• [La tarea]: Reproduce literalmente el texto sobre los regalos navideños, todo desde "Llegada la medianoche, vienen" hasta "de esta fiesta.".
___ Texto proporcionado ___
Llegada la medianoche, vienen los fuegos
artificiales, los abrazos, el brindis y los regalos. Discrepo de aquellos
“puristas” que se rasgan las vestiduras y sostienen que la Navidad se ha
materializado, que ahora se preocupan más de las compras y de los regalos, que
han dejado atrás el verdadero espíritu de la navidad. No negaré que en parte
tienen razón. Pero creo yo que si un regalo lo entregas con sinceridad, con
afecto, no estás desvirtuando para nada el espíritu de esta fiesta.
Por ejemplo, si hablamos de mi familia,
comentaré que los regalos navideños son producto de concienzudos y sagaces
sondeos. En otras palabras, no se regala por regalar. Es aquí donde hacen su
presencia los libros. Porque si algo se regala en casa son libros. Precisamente
de ellos, por lo menos de algunos, quiero hablar.
Este año recibí como presentes navideños
varios libros, cinco libros (en realidad cinco títulos), no es poca cosa (aunque
uno de estos títulos fuera un auto regalo). Algunos libros que venía “persiguiendo”
___ Datos proporcionados ___
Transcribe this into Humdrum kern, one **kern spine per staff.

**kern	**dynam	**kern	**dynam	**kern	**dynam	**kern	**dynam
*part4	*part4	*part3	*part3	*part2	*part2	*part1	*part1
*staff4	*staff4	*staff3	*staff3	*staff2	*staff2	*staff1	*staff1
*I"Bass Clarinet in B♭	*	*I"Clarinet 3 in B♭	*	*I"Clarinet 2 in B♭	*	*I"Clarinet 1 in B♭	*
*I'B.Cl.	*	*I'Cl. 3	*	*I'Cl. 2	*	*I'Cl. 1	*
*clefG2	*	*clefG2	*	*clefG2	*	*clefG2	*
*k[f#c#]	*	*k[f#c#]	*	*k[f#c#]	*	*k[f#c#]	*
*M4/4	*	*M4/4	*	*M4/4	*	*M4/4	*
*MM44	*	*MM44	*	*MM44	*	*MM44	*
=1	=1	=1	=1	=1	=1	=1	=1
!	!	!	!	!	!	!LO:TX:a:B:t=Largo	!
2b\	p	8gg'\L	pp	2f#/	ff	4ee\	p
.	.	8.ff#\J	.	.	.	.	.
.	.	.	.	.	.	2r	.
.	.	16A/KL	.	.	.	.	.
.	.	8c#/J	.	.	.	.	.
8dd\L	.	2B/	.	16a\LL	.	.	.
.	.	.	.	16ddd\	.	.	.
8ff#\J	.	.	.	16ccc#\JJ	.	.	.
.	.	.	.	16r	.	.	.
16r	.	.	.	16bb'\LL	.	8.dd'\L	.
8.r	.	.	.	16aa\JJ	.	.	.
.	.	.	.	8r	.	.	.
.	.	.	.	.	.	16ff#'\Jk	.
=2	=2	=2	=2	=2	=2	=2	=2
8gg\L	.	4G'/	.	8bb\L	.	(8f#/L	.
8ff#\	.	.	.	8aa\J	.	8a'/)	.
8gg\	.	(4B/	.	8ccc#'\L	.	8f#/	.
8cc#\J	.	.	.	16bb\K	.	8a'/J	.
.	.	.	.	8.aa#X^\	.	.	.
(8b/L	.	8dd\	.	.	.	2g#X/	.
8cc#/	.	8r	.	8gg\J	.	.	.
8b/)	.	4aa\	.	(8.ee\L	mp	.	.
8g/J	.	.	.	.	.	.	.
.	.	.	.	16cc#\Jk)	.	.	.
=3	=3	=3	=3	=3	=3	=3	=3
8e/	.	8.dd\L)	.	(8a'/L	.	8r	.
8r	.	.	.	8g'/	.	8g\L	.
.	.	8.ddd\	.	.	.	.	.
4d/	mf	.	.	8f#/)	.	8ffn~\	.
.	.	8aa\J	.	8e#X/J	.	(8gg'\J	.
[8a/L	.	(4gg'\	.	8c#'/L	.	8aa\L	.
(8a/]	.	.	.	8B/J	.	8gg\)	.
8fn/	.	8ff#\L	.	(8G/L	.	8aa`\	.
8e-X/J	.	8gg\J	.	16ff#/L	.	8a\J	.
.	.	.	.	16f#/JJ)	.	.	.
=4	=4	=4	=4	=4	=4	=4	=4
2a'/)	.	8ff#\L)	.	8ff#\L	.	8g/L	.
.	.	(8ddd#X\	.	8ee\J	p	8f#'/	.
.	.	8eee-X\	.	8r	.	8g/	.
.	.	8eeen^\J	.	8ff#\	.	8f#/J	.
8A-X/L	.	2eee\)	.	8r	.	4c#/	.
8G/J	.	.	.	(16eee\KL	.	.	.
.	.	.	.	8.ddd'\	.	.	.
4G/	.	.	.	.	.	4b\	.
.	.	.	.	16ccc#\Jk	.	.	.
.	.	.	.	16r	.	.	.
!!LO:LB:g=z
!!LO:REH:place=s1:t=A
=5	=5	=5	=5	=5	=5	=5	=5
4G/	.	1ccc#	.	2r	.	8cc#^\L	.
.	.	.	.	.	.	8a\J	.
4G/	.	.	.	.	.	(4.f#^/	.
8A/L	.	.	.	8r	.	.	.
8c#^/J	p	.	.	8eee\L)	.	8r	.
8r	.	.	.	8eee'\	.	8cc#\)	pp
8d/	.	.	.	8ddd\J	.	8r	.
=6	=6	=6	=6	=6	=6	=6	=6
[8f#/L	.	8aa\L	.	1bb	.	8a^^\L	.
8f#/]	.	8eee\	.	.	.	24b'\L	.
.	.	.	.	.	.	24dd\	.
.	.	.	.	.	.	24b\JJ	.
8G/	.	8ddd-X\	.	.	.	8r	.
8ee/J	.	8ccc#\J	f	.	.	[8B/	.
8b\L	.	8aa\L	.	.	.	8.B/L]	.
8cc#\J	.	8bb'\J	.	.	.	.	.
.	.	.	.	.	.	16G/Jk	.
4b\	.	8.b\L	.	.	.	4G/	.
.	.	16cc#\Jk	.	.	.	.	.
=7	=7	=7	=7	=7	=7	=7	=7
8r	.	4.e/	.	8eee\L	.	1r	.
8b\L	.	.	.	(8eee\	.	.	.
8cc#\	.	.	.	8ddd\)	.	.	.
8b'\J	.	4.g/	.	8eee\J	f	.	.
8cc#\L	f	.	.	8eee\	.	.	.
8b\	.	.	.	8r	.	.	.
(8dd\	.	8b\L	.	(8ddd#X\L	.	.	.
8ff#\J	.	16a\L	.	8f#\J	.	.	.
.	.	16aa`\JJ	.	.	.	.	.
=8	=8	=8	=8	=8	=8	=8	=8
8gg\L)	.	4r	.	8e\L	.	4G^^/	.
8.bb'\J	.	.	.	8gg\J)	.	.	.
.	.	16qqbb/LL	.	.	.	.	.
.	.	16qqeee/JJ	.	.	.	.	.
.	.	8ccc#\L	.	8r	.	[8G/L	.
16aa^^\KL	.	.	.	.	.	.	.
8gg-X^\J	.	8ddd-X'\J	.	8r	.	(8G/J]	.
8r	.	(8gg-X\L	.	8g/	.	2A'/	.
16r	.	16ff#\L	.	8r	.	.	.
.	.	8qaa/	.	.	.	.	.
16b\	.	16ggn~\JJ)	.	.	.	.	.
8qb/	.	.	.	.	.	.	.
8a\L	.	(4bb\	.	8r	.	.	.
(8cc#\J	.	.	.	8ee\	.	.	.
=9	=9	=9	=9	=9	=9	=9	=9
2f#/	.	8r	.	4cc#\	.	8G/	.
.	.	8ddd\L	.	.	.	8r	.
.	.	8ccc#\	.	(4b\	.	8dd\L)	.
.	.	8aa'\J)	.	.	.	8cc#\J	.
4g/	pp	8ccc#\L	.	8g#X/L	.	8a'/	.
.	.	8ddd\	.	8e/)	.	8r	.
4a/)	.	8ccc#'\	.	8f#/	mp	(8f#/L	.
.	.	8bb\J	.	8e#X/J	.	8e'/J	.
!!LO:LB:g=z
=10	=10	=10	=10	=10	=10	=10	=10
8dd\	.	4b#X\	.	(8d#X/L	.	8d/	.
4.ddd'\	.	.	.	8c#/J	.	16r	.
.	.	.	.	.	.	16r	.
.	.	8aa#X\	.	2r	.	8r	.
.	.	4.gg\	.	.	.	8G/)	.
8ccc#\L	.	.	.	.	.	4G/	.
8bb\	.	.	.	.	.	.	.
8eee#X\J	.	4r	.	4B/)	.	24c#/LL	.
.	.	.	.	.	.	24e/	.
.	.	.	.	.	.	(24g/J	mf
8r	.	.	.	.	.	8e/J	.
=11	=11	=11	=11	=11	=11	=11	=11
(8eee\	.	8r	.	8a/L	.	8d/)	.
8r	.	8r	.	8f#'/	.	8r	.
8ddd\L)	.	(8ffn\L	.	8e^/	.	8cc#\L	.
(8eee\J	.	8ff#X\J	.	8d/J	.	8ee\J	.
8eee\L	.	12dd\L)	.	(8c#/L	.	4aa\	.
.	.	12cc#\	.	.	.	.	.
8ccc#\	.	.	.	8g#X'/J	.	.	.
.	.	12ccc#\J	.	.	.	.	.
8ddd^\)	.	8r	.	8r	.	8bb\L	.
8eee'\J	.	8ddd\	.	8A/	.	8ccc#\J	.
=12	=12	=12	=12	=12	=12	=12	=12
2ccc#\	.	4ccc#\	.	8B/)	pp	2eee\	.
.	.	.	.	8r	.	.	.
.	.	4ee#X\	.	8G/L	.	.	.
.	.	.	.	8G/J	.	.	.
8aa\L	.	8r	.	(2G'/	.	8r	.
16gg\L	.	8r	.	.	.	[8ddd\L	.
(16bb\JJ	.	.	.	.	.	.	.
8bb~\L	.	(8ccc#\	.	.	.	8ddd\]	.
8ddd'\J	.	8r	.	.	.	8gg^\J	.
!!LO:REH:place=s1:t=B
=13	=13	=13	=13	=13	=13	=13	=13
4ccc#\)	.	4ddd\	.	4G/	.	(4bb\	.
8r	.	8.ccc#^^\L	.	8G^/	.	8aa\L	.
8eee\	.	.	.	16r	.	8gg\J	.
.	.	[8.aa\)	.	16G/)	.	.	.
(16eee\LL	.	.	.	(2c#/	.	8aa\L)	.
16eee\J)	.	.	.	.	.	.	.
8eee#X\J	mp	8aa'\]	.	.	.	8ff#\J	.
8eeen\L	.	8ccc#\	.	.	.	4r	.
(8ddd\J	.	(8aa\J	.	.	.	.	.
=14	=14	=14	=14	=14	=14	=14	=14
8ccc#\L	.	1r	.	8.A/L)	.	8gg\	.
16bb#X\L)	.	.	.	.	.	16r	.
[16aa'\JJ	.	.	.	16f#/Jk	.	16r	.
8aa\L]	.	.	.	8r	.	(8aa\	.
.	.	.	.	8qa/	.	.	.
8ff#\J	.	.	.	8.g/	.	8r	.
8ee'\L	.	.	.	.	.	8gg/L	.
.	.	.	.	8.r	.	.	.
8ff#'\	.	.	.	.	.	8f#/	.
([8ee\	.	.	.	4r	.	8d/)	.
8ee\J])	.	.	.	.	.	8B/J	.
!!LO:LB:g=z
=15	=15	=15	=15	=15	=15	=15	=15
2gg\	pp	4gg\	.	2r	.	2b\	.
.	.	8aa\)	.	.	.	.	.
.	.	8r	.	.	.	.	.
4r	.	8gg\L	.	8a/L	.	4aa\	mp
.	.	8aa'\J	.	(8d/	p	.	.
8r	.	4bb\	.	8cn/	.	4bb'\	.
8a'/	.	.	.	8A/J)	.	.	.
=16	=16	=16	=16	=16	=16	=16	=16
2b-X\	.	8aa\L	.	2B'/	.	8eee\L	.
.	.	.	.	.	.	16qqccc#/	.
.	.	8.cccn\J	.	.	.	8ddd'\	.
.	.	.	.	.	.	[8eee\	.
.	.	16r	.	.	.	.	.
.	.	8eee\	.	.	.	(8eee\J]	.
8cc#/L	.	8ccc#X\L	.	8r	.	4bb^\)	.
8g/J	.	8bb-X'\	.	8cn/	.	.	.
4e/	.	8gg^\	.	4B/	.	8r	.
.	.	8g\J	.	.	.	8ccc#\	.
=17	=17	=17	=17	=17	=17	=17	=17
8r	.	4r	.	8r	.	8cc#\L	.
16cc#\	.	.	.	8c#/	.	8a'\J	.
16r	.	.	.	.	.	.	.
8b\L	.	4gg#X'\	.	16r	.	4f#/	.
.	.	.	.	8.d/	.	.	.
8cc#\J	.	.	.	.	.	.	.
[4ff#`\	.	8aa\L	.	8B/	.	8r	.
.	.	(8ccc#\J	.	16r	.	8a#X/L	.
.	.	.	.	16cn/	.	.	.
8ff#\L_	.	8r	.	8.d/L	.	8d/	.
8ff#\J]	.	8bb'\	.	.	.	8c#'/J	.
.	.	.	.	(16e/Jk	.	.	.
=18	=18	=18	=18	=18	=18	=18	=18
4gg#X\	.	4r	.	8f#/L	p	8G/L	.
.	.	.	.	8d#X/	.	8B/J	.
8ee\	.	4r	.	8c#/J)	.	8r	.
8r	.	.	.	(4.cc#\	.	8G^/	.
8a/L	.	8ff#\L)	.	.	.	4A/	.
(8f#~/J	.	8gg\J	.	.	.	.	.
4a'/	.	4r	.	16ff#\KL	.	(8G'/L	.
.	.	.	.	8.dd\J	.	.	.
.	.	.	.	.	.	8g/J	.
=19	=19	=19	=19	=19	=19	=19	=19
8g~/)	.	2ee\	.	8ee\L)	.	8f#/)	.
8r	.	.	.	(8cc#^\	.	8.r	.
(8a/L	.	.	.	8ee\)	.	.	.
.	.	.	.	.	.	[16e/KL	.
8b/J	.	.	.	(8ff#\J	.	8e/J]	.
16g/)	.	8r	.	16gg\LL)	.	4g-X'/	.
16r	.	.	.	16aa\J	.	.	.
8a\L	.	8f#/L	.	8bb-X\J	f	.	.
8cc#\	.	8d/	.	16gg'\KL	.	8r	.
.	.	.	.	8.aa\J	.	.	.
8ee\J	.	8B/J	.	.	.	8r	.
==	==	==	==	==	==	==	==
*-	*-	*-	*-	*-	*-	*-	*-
___
• [Respuesta al ejercicio]:
Llegada la medianoche, vienen los fuegos
artificiales, los abrazos, el brindis y los regalos. Discrepo de aquellos
“puristas” que se rasgan las vestiduras y sostienen que la Navidad se ha
materializado, que ahora se preocupan más de las compras y de los regalos, que
han dejado atrás el verdadero espíritu de la navidad. No negaré que en parte
tienen razón. Pero creo yo que si un regalo lo entregas con sinceridad, con
afecto, no estás desvirtuando para nada el espíritu de esta fiesta.